28 de junho de 2010

as palavras reduzem as coisas que pareciam ilimitáveis

As coisas mais importantes são as mais difíceis de expressar. São coisas das quais você se envergonha, pois as palavras as diminuem -- as palavras reduzem as coisas que pareciam ilimitáveis quando estavam dentro de você à mera dimensão normal quando são reveladas. Mas é mais que isso, não? As coisas mais importantes estão muito perto de onde seu segredo está enterrado, como pontos de referência para um tesouro que seus inimigos adorariam roubar.

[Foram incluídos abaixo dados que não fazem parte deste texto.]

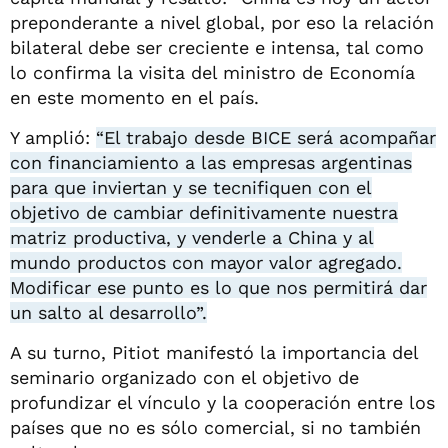
preponderante a nivel global, por eso la relación
bilateral debe ser creciente e intensa, tal como
lo confirma la visita del ministro de Economía
en este momento en el país.
Y amplió:
“El trabajo desde BICE será acompañar
con financiamiento a las empresas argentinas
para que inviertan y se tecnifiquen con el
objetivo de cambiar definitivamente nuestra
matriz productiva, y venderle a China y al
mundo productos con mayor valor agregado.
Modificar ese punto es lo que nos permitirá dar
un salto al desarrollo”.
A su turno, Pitiot manifestó la importancia del
seminario organizado con el objetivo de
profundizar el vínculo y la cooperación entre los
países que no es sólo comercial, si no también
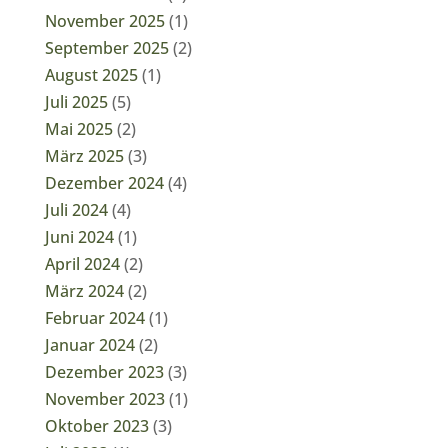
November 2025
(1)
September 2025
(2)
August 2025
(1)
Juli 2025
(5)
Mai 2025
(2)
März 2025
(3)
Dezember 2024
(4)
Juli 2024
(4)
Juni 2024
(1)
April 2024
(2)
März 2024
(2)
Februar 2024
(1)
Januar 2024
(2)
Dezember 2023
(3)
November 2023
(1)
Oktober 2023
(3)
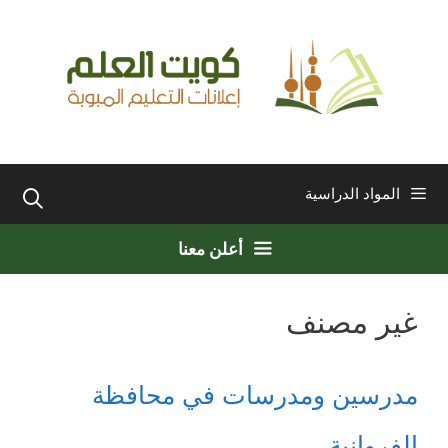
نتقل
لى
لمحتوى
المواد الدراسية
أعلن معنا
غير مصنف
مدرسين ومدرسات في محافظة
الفروانية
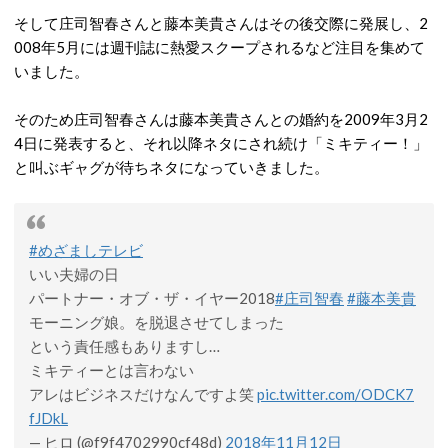
そして庄司智春さんと藤本美貴さんはその後交際に発展し、2
008年5月には週刊誌に熱愛スクープされるなど注目を集めて
いました。
そのため庄司智春さんは藤本美貴さんとの婚約を2009年3月2
4日に発表すると、それ以降ネタにされ続け「ミキティー！」
と叫ぶギャグが待ちネタになっていきました。
#めざましテレビ
いい夫婦の日
パートナー・オブ・ザ・イヤー2018
#庄司智春
#藤本美貴
モーニング娘。を脱退させてしまった
という責任感もありますし…
ミキティーとは言わない
アレはビジネスだけなんですよ笑
pic.twitter.com/ODCK7
fJDkL
— ヒロ (@f9f4702990cf48d)
2018年11月12日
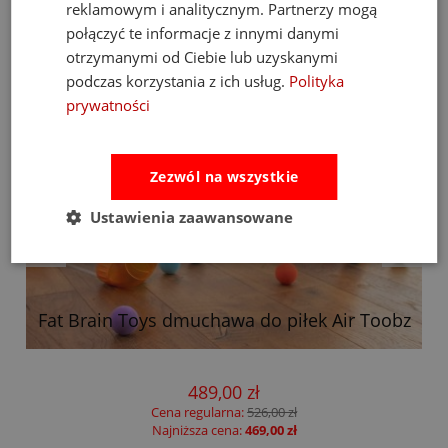
reklamowym i analitycznym. Partnerzy mogą
połączyć te informacje z innymi danymi
otrzymanymi od Ciebie lub uzyskanymi
podczas korzystania z ich usług.
Polityka
prywatności
Zezwól na wszystkie
Ustawienia zaawansowane
m
Fat Brain Toys dmuchawa do piłek Air Toobz
489,00 zł
Cena regularna:
526,00 zł
Najniższa cena:
469,00 zł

E você pode fazer revelações que lhe são muito difíceis e as pessoas o olharem de maneira esquisita, sem entender nada do que você disse nem por que eram tão importantes que você quase chorou quando estava falando. Isto é pior, eu acho. Quando o segredo fica trancado lá dentro não por falta de um narrador, mas de alguém que compreenda.

[Stephen King, O Corpo]

19 de junho de 2010

lugares desertos


They cannot scare me with their empty spaces
Between stars – on stars where no human race is
I have it in me so much nearer home
To scare myself with my own desert places.

*  * *

[Eles não podem me assustar com seus vácuos
interestelares – em estrelas onde não há raça humana.
Detenho a capacidade, tão mais perto de casa,
de me assustar com meus próprios lugares desertos.]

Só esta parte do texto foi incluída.